This may be true in many cases, but legally the other parent could easily pick the kids up from the third party and establish temporary custody rights. Once there is a court order for temporary custody, it is very hard to change.Yitzchak said:Oh, one afterthought. The best place for children of divorcing parties is often with a relative. Because in my experience neither parent who is involved in a divorce is in the shape to care for their children. They are just not able to emotionally for some time afterwards. Some parents may put on a better front than others but they are just not in a place to focus on the emotional needs of the child when their whole world is falling apart.
Also putting the children in the place of choosing one parent over the other parent is a terrible thing for a child. a loving third party is often a good neutral place while the emotional transiiton takes place.
I can't tell you how many times I've heard of moms (or dads) losing custody of their kids because they left them temporarily, assuming they should be able to get them back when they got their life together.
Don't kid yourself. The courts give the status quo a lot of weight, even when the situation is only temporary.

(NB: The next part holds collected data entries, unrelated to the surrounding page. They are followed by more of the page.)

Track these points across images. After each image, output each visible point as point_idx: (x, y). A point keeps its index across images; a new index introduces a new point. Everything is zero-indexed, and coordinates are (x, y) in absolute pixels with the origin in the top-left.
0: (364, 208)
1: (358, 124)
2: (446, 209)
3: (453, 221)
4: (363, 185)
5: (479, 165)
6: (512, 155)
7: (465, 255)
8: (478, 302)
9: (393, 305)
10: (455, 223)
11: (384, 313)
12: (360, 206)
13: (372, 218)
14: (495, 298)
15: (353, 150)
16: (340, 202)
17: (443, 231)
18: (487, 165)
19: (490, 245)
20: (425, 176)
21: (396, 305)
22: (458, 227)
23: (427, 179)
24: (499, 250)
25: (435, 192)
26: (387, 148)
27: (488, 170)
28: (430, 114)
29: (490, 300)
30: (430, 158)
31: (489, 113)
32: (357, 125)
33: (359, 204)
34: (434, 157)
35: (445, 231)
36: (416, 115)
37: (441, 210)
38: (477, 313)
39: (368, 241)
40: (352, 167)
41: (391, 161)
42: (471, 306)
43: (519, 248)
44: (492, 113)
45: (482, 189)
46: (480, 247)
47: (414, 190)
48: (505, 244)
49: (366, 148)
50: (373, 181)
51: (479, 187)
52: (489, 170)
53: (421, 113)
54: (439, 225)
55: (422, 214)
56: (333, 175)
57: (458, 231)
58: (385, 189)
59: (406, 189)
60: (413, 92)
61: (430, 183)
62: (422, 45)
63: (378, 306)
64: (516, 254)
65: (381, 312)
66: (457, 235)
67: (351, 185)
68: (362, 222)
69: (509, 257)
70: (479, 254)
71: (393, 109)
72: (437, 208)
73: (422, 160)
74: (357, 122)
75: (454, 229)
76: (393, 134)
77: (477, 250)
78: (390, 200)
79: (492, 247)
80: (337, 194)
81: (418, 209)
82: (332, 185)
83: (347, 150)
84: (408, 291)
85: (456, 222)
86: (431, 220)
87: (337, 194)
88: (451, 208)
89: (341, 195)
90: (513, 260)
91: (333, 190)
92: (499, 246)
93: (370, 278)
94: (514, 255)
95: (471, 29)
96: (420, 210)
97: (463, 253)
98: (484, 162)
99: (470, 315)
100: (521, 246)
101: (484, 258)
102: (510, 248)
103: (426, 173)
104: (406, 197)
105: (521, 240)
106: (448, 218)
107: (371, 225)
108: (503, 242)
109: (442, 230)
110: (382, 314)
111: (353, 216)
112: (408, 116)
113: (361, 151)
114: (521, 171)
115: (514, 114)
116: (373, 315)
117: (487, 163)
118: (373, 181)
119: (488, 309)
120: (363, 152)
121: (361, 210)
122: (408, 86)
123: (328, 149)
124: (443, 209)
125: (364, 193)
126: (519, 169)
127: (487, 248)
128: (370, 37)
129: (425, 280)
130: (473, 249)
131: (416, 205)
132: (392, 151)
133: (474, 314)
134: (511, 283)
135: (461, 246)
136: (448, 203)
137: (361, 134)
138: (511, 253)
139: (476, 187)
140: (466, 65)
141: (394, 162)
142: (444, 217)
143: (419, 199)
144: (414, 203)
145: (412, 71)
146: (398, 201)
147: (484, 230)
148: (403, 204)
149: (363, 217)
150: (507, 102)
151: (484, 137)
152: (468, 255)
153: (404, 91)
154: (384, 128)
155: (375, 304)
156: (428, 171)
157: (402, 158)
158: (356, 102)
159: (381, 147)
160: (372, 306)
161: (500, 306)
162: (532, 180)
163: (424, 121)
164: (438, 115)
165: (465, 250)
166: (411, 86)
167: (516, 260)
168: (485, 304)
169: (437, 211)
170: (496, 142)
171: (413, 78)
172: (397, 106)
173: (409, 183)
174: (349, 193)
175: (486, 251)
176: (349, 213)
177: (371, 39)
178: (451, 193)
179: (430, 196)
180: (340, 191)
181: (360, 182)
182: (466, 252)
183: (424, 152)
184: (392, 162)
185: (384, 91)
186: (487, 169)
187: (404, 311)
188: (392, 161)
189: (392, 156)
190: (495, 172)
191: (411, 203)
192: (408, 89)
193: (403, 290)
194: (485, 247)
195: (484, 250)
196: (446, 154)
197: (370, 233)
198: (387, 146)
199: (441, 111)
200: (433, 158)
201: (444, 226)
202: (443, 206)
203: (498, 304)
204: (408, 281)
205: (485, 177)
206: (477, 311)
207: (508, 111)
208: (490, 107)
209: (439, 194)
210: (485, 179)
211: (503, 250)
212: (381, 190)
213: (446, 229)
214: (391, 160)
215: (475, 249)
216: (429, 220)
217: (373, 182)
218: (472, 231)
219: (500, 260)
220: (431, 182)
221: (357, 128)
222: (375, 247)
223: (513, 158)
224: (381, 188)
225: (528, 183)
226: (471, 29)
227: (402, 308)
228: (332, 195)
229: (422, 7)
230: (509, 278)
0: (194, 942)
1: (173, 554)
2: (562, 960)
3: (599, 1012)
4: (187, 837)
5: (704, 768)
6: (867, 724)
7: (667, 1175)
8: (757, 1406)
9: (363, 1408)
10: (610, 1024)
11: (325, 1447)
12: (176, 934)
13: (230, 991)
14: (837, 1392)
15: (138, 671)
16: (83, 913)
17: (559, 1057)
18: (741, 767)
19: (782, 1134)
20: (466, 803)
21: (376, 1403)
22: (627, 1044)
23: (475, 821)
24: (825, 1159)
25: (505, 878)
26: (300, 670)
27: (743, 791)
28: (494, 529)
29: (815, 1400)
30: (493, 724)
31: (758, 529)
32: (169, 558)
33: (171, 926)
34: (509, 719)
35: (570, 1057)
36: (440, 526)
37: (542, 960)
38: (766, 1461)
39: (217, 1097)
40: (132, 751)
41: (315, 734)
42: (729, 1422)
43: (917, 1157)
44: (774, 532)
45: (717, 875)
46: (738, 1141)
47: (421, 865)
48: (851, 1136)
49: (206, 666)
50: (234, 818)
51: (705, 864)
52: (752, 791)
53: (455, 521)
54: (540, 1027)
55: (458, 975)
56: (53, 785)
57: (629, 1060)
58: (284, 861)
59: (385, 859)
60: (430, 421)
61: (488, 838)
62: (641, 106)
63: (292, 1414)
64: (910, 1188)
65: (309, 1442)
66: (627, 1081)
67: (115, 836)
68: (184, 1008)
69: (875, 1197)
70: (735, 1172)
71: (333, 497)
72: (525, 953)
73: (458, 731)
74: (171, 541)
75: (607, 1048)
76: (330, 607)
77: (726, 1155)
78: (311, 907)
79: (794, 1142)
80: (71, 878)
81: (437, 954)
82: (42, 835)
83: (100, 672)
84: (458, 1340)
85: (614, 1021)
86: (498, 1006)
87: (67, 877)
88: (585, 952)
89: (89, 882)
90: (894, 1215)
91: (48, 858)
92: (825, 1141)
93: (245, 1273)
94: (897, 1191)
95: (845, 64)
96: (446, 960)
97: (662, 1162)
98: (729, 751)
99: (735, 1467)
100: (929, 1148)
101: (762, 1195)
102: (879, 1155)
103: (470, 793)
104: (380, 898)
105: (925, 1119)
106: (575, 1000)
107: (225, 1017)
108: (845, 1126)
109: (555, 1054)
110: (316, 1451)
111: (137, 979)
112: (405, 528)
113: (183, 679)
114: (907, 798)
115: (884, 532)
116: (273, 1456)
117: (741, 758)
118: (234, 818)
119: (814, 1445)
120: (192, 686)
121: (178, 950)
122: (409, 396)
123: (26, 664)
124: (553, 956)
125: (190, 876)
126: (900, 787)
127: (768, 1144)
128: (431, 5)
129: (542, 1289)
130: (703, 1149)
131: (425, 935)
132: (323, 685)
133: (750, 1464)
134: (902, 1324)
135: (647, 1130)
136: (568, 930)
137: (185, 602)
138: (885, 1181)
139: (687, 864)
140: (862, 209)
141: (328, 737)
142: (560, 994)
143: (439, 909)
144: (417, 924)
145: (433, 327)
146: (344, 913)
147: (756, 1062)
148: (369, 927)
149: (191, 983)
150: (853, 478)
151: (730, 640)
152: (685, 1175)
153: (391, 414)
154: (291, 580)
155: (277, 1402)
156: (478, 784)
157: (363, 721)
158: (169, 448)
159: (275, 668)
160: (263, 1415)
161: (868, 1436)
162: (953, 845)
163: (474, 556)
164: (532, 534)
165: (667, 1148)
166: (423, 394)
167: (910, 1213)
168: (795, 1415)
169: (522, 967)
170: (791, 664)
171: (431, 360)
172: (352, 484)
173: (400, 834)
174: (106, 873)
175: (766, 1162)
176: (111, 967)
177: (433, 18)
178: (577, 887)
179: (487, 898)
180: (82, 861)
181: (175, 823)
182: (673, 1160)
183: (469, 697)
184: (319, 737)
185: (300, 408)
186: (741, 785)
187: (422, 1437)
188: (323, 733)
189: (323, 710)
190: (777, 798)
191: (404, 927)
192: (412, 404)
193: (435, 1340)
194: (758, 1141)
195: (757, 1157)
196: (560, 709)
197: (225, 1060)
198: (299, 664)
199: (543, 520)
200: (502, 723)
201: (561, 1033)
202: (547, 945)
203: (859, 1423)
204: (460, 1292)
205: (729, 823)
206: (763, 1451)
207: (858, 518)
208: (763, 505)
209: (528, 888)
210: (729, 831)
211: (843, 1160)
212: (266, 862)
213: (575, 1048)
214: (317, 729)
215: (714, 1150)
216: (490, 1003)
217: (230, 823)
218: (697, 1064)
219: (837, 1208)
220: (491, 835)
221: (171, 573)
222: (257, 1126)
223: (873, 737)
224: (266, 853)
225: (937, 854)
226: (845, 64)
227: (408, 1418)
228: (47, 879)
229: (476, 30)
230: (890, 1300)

That's why Marcia Clark fought for custody of her kids while she was in the middle of the OJ Simpson trial, working 6 am-10 pm, and having no time for her kids. Of course they would have been better off with their dad during this time. But she was a lawyer and had many lawyer friends. They told her that if she let them stay with their dad temporarily, she would have a very hard time ever getting them back.
This is hard. The courts are supposed to do what's best for the child, but there is a very strong presumption that what the parents do when they first separate is what they think is best for the children long-term.